Volume needs the same kind of judgment. Speaking louder is not always better, especially in a small conference room with 8 people around a table. I usually ask for enough sound that the farthest person does not have to work. After that, clarity comes from consonants, pacing, and intention.
Reading the Room Without Losing Yourself
A speaker cannot control every reaction in the room. Someone may look bored because they are thinking about a deadline, not because the talk is failing. I teach people to read patterns rather than one face. If 7 people are writing, leaning in, or tracking the slide, that matters more than one folded pair of arms.
Questions can throw off delivery faster than any slide problem. I tell speakers to take one breath before answering, even if the answer seems obvious. That breath keeps the first word from coming out sharp. It also gives the speaker a second to decide whether the question needs a direct answer or a short bridge back to the main point.
In public meetings, I often see speakers become smaller after a hard question. Their shoulders close, their sentences get longer, and they start defending details nobody asked about. I ask them to answer in 20 seconds first, then add more only if needed. Short answers can sound confident.
There is no perfect delivery style. I have seen quiet engineers hold a room better than loud executives because they trusted the material and did not chase approval.

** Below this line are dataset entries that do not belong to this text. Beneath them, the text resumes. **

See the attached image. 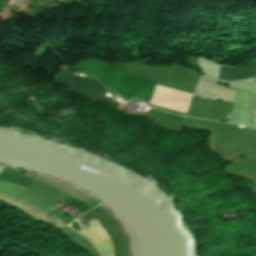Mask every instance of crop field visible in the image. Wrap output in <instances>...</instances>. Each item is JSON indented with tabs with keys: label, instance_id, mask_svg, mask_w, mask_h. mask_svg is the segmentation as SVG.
Wrapping results in <instances>:
<instances>
[{
	"label": "crop field",
	"instance_id": "1",
	"mask_svg": "<svg viewBox=\"0 0 256 256\" xmlns=\"http://www.w3.org/2000/svg\"><path fill=\"white\" fill-rule=\"evenodd\" d=\"M191 96V94L157 86L150 104L156 106L157 109L185 116Z\"/></svg>",
	"mask_w": 256,
	"mask_h": 256
},
{
	"label": "crop field",
	"instance_id": "2",
	"mask_svg": "<svg viewBox=\"0 0 256 256\" xmlns=\"http://www.w3.org/2000/svg\"><path fill=\"white\" fill-rule=\"evenodd\" d=\"M55 80H58V83H62V84L82 88V89L89 90V91H92V92H96V93H99V94H102V95L107 91V89L104 88L99 83V81L87 79V78L80 77V76L73 75V74H69V73H66V74L62 75V76L58 77Z\"/></svg>",
	"mask_w": 256,
	"mask_h": 256
},
{
	"label": "crop field",
	"instance_id": "3",
	"mask_svg": "<svg viewBox=\"0 0 256 256\" xmlns=\"http://www.w3.org/2000/svg\"><path fill=\"white\" fill-rule=\"evenodd\" d=\"M254 76H256L255 61L250 64H246V65H242L234 68L221 67L218 79L234 81V80H240V79H245V78L254 77Z\"/></svg>",
	"mask_w": 256,
	"mask_h": 256
},
{
	"label": "crop field",
	"instance_id": "4",
	"mask_svg": "<svg viewBox=\"0 0 256 256\" xmlns=\"http://www.w3.org/2000/svg\"><path fill=\"white\" fill-rule=\"evenodd\" d=\"M0 180L10 182V183H14V184H18V185L25 186V187H27L28 185H30L34 181V179L19 176V175H16V174L5 172V171H3L0 174Z\"/></svg>",
	"mask_w": 256,
	"mask_h": 256
},
{
	"label": "crop field",
	"instance_id": "5",
	"mask_svg": "<svg viewBox=\"0 0 256 256\" xmlns=\"http://www.w3.org/2000/svg\"><path fill=\"white\" fill-rule=\"evenodd\" d=\"M68 90L72 93H77V94H80V95H83V96H86V97H91V98H95V99H99V100H103L105 102H108L112 105H117L119 103L111 100V99H108L104 96H101V95H98V94H94V93H91V92H87V91H83V90H79V89H74V88H68Z\"/></svg>",
	"mask_w": 256,
	"mask_h": 256
},
{
	"label": "crop field",
	"instance_id": "6",
	"mask_svg": "<svg viewBox=\"0 0 256 256\" xmlns=\"http://www.w3.org/2000/svg\"><path fill=\"white\" fill-rule=\"evenodd\" d=\"M245 131L250 149L249 155L256 157V130L245 127Z\"/></svg>",
	"mask_w": 256,
	"mask_h": 256
},
{
	"label": "crop field",
	"instance_id": "7",
	"mask_svg": "<svg viewBox=\"0 0 256 256\" xmlns=\"http://www.w3.org/2000/svg\"><path fill=\"white\" fill-rule=\"evenodd\" d=\"M101 210H103L113 221H114V223L117 225V227H118V229H119V231H120V233H121V235H122V237H123V239H124V241H125V245H126V256H129V247H128V244H127V241H126V237H125V235H124V233H123V231H122V229H121V227H120V225L117 223V221L112 217V215L104 208V207H102V206H98ZM103 212V213H104ZM104 213V214H105ZM105 214V215H106ZM106 215V216H107ZM107 216V217H108ZM108 217V218H109ZM109 218V219H110ZM110 219V220H111ZM111 220V222L113 223V221ZM113 223V225L115 226V228H116V230L118 231V229H117V227H116V225ZM119 231H118V233H119ZM120 233H119V235H120ZM121 235H120V237H121ZM122 237H121V239H122ZM123 239H122V241H123ZM124 241H123V246H124ZM124 255H125V246H124Z\"/></svg>",
	"mask_w": 256,
	"mask_h": 256
}]
</instances>
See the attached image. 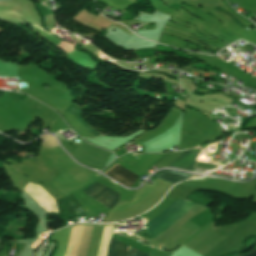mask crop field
<instances>
[{
    "label": "crop field",
    "mask_w": 256,
    "mask_h": 256,
    "mask_svg": "<svg viewBox=\"0 0 256 256\" xmlns=\"http://www.w3.org/2000/svg\"><path fill=\"white\" fill-rule=\"evenodd\" d=\"M93 227L94 225H85L76 256H86ZM113 229V225L104 227L97 256H106L107 246Z\"/></svg>",
    "instance_id": "crop-field-2"
},
{
    "label": "crop field",
    "mask_w": 256,
    "mask_h": 256,
    "mask_svg": "<svg viewBox=\"0 0 256 256\" xmlns=\"http://www.w3.org/2000/svg\"><path fill=\"white\" fill-rule=\"evenodd\" d=\"M105 175L115 179L116 181H118L128 187L132 186L139 177L118 165H116L114 168H112Z\"/></svg>",
    "instance_id": "crop-field-4"
},
{
    "label": "crop field",
    "mask_w": 256,
    "mask_h": 256,
    "mask_svg": "<svg viewBox=\"0 0 256 256\" xmlns=\"http://www.w3.org/2000/svg\"><path fill=\"white\" fill-rule=\"evenodd\" d=\"M2 92H3V91L0 90V96H1Z\"/></svg>",
    "instance_id": "crop-field-9"
},
{
    "label": "crop field",
    "mask_w": 256,
    "mask_h": 256,
    "mask_svg": "<svg viewBox=\"0 0 256 256\" xmlns=\"http://www.w3.org/2000/svg\"><path fill=\"white\" fill-rule=\"evenodd\" d=\"M190 177H193V175L182 174V173L173 172V171H169V170H166L163 173L156 176V178L165 180V181L173 183V184H176V183H178L182 180L188 179Z\"/></svg>",
    "instance_id": "crop-field-7"
},
{
    "label": "crop field",
    "mask_w": 256,
    "mask_h": 256,
    "mask_svg": "<svg viewBox=\"0 0 256 256\" xmlns=\"http://www.w3.org/2000/svg\"><path fill=\"white\" fill-rule=\"evenodd\" d=\"M85 194L89 195L96 201L105 205L108 208H112L113 205L118 202L119 194L97 182H93L89 187L83 190Z\"/></svg>",
    "instance_id": "crop-field-3"
},
{
    "label": "crop field",
    "mask_w": 256,
    "mask_h": 256,
    "mask_svg": "<svg viewBox=\"0 0 256 256\" xmlns=\"http://www.w3.org/2000/svg\"><path fill=\"white\" fill-rule=\"evenodd\" d=\"M247 256H256V249H255L252 253H250L249 255H247Z\"/></svg>",
    "instance_id": "crop-field-8"
},
{
    "label": "crop field",
    "mask_w": 256,
    "mask_h": 256,
    "mask_svg": "<svg viewBox=\"0 0 256 256\" xmlns=\"http://www.w3.org/2000/svg\"><path fill=\"white\" fill-rule=\"evenodd\" d=\"M185 201L176 199L174 203L165 210L160 216L156 217L152 221L148 222V232L157 227L161 224L164 220H166L169 216H171L175 211H177ZM195 204L191 202H186L177 212H175L171 217H169L166 221H164L161 225L157 228L152 230L150 235L152 238H156L160 235L163 231L173 225L176 221H178L184 214H186Z\"/></svg>",
    "instance_id": "crop-field-1"
},
{
    "label": "crop field",
    "mask_w": 256,
    "mask_h": 256,
    "mask_svg": "<svg viewBox=\"0 0 256 256\" xmlns=\"http://www.w3.org/2000/svg\"><path fill=\"white\" fill-rule=\"evenodd\" d=\"M118 242H119L118 240H115L113 238L111 239L108 256H115L117 246H118ZM127 248H128L127 245L119 242V246H118L116 256H126ZM137 252H138L137 250L130 247V249L127 253V256H137ZM138 256H148V253H144V252L139 251Z\"/></svg>",
    "instance_id": "crop-field-5"
},
{
    "label": "crop field",
    "mask_w": 256,
    "mask_h": 256,
    "mask_svg": "<svg viewBox=\"0 0 256 256\" xmlns=\"http://www.w3.org/2000/svg\"><path fill=\"white\" fill-rule=\"evenodd\" d=\"M198 156L199 154L186 151L166 167H174L185 170Z\"/></svg>",
    "instance_id": "crop-field-6"
}]
</instances>
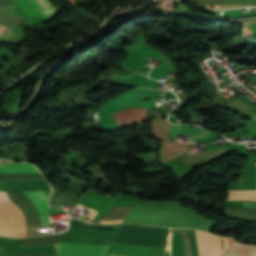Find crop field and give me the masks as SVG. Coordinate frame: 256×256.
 Listing matches in <instances>:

The best speakers I coach keep returning to the same few habits: breathe before the hard line, slow down at the turn, and let the face show that a real person is speaking.
I still rehearse out loud before any workshop I teach, even if I have taught the topic for years. I listen for the spots where my mouth trips, because those are usually spots where the thought needs cleaning. Speech delivery improves through these small, plain repairs, repeated until the room can hear the person instead of the nerves.